Neste caso eu tinha essa dificuldade, porque o conto é pequeníssimo, e a adaptação da Agustina ainda mais. Recebi um argumento de cerca de 7 páginas, o que não dá para um filme, nem sequer para uma curta. No entanto, acrescenta um enigma em cima do enigma que já é o conto do Musil, porque a Agustina tem aquela escrita que não hesita e que percebe muito as pessoas. Esta mulher que a gente não sabe quem é, nem se existiu ou se não, é realmente muito enigmática. Acho que ela não é infiel, ela vai além da infidelidade, e depois há aquilo em que ele não entra, que é o mundo onde ela viveu antes de o conhecer.
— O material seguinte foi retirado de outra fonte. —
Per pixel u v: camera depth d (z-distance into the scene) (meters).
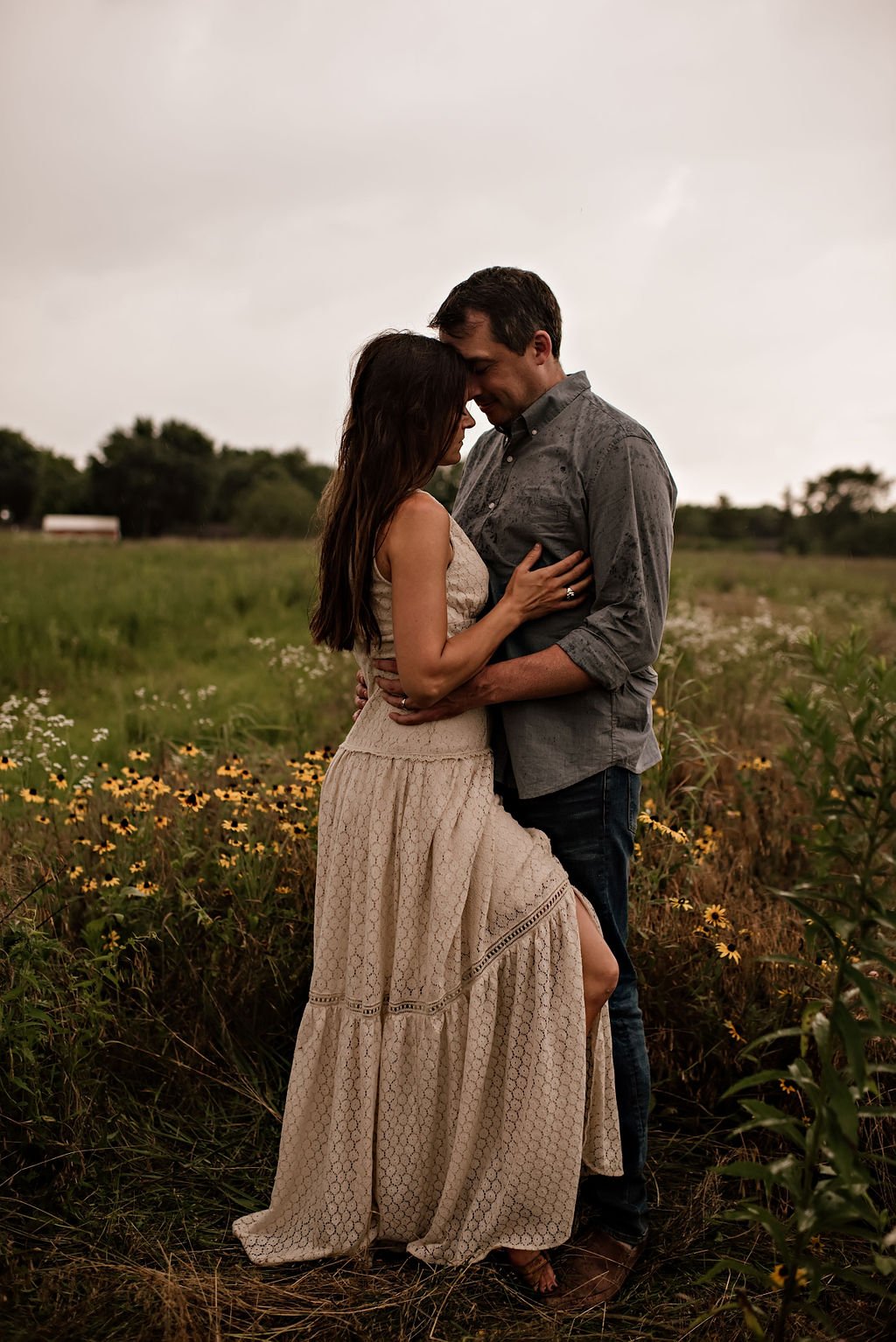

E a Agustina apanha isso muito bem nos diálogos que faz, mas depois a minha dificuldade é tentar (foi o que eu fiz, bem ou mal não sei) estar do lado dela, daí que depois também eu acrescente coisas que não estão nem no Musil nem na Agustina, que inventei e que se calhar é um bocadinho o filme. Ela não vai estar a fazer bordados 11 anos nem a tomar conta das crianças, esta mulher tem qualquer coisa…
BVC – Pois, a visita daquela prima não existe no conto, pois não?
Não tenho a certeza. E o facto de ela ser francesa era porque eu queria trabalhar com a Luna Picoli-Truffaut. O que não tem mal nenhum, quer dizer, se o von Ketten casou com uma portuguesa, o irmão podia ter casado com uma francesa. O que eu acho é que uma grande parte do filme, onde ninguém diz nada, está-nos a contar coisas da vida desta portuguesa. E foi assim que eu entendi, é um bocadinho estranho uma mulher que anda sozinha na floresta, que nada no rio, que cria um lobo, que faz esculturas malucas…. Há qualquer coisa fora do sítio nela. Fora do sítio ou no sítio, se calhar está no sítio. Tentei perceber um bocadinho o que era. Como aconteceu com o texto d’ A Vingança…, e nisso tem muita razão, porque se eu gostar de um texto, será ele o grande director do filme. E aqui há os silêncios. E continua a ser o texto o director do filme. Primeiro, uma palavra é extraordinária, pode-se fazer dela mil coisas. Uma vez estive com o Peter Brook em Londres num workshop. Durante dois dias, ele fez uma coisa que nunca mais me esqueço. Já não era uma palavra, era um gesto: ele pôs o auditório todo em pé a fazer um gesto com a mão que era simplesmente isto [levanta-se, abre a mão direita com a palma para cima e chega-a ligeiramente à frente.] E pediu-nos, connosco todos em pé, que ao fazer isto trouxéssemos uma ideia: “Estou a ver se chove.”, “Dá cá uma moeda”… Portanto, o que podemos pôr numa mão é absolutamente inacreditável, e com uma palavra ainda traz mais ecos. Há muitas maneiras de ler um texto, tal como há muitas interpretações de uma música, e o texto, quando é algo como eu tinha, condiciona muitas coisas no filme. E ajuda muito a tomarmos decisões.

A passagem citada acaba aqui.